Hatfield House (Philadelphia, Pennsylvania)


The Hatfield House is a historic house in Fairmount Park, Philadelphia, Pennsylvania.

History

It was built as a suburban villa in 1760, in what is now the Nicetown neighborhood of the city. It operated as Catherine Mallon's Boarding School for Girls from 1806 to 1824. William J. Hay was the next owner, and made major Greek Revival-style alterations - including the addition of the unusual 5-column temple portico - in 1838. Dr. Nathan L. Hatfield, of the University of Pennsylvania, bought it in 1854; his family owned it for 75 years.
The house appears on the 1843 Ellet Map of Philadelphia County, on the south side of Nicetown Road, east of the Philadelphia and Germantown Rail Road and west of the Germantown and Perkiomen Turnpike. By the 1855 Barnes Map, the city's street grid has been sketched in, although few of the streets yet existed.
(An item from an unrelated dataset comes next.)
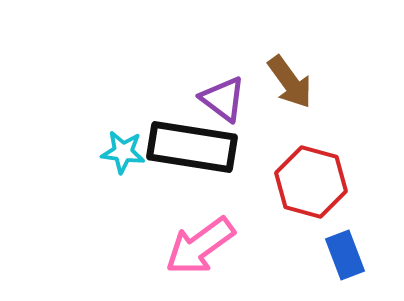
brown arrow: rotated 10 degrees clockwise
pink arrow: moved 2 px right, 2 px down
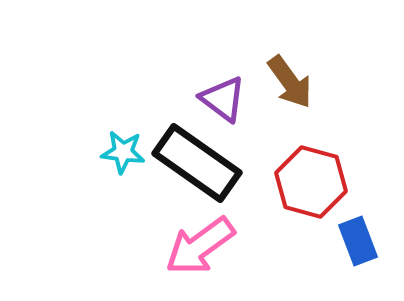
black rectangle: moved 5 px right, 16 px down; rotated 26 degrees clockwise
blue rectangle: moved 13 px right, 14 px up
By 1862, a horse-drawn streetcar line passed a block east of the house.
Simon Gratz High School was built directly east of the house in 1925. Major Henry Reed Hatfield donated the house to Fairmount Park Commission in 1929. In 1930, the building was dismantled and moved one story at a time to its present site, 33rd Street and Girard Avenue. Architect Erling H. Pedersen, of the Philadelphia Museum of Art, managed the relocation.
It was added to the National Register of Historic Places on March 16, 1972. It is currently leased as office space by the Father's Day Fund.